The clinical behaviour of superficial bladder tumours is characterized by recurrence, which directs their clinical management. Identification of the molecular alterations critical for tumour recurrence and progression would enable a better management of patients with bladder cancer. The aim of this study was to assess the association between alterations in gene dosage and clinical parameters in patients with non-muscle invasive bladder carcinoma. To achieve this goal, the CCND1, CMYC, and EGFR genes and the 9p21 locus were analyzed by fluorescence in situ hybridization and Cyclin D1, p53, p21, and p16 proteins by immunochemistry in a tissue microarray composed of 152 Ta-T1 bladder tumours.

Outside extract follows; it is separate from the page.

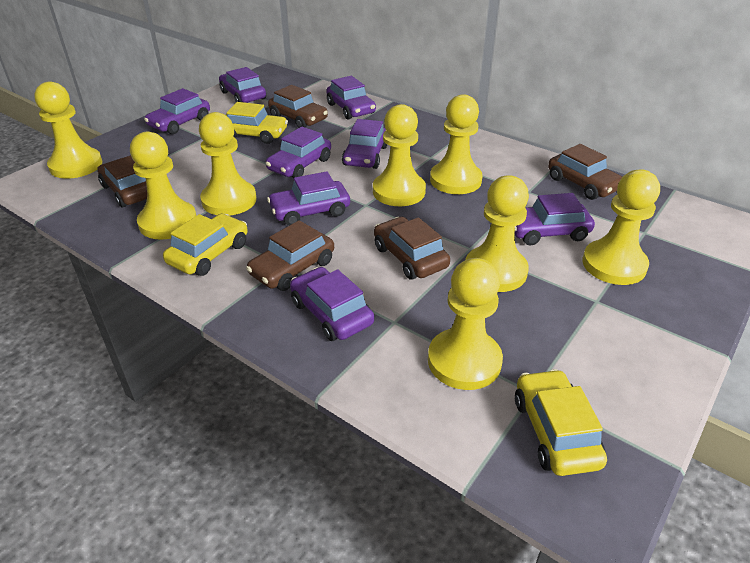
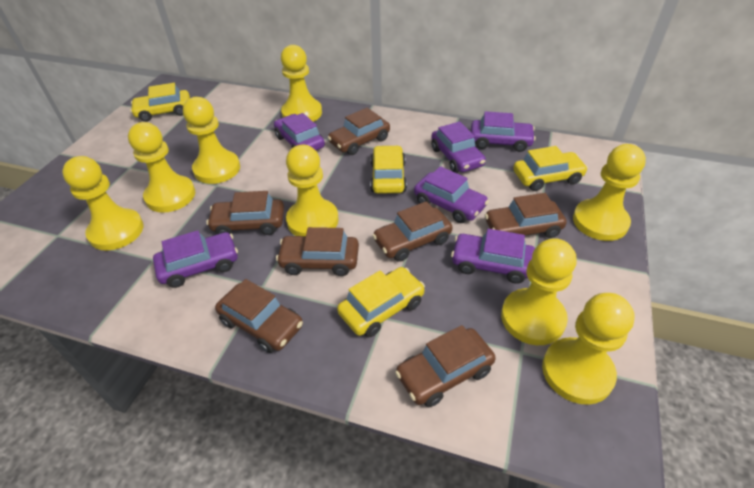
brown car: 5 -> 7
purple car: 8 -> 6
yellow car: 3 -> 4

Loss of 9p21 correlated with a decrease or absence of p16 protein expression as well as with an increase of Cyclin D1 and p21 protein expression. High gain of EGFR associated with high polysomy of chromosome 7 predicted shorter recurrence-free survival in non-muscle invasive tumours (OR = 2.29, 95%CI = 1.33–3.95, P = 0.003), and in particular in TaG2 tumours (OR = 5.06, 95%CI = 1.35–19.01, P = 0.016). Grade predicted shorter recurrence-free survival in T1G2 tumours (OR = 3.31, 95%CI = 1.04–10.49, P = 0.042). High gain of 9p21 associated with polysomy of chromosome 9 and high gain of CMYC predicted shorter progression-free survival in T1 tumours (OR = 7.17, 95%CI = 1.73–34.66, P = 0.014 and OR = 7.48, 95%CI = 1.85–30.29 P = 0.005, respectively). High gain of 9p21 remained as a single independent prognostic factor for tumour progression in T1G3 tumours (OR = 8.21, 95%CI = 1.36–49.31, P = 0.021). Tumour grade and CCND1 amplification associated with poor tumour specific survival in non-muscle invasive bladder tumours (OR = 4.32, 95%CI = 1.18–15.80, P = 0.027 and OR = 3.63, 95%CI = 1.11–11.95, P = 0.034, respectively), but this association was not significant when the analysis was performed separately in Ta and T1 tumours. High gain of EGFR is the main prognostic factor of tumour recurrence in superficial bladder tumours. High gain of 9p21 could be a good predictor for tumour progression in non-muscle invasive tumours, but especially in T1G3 tumours.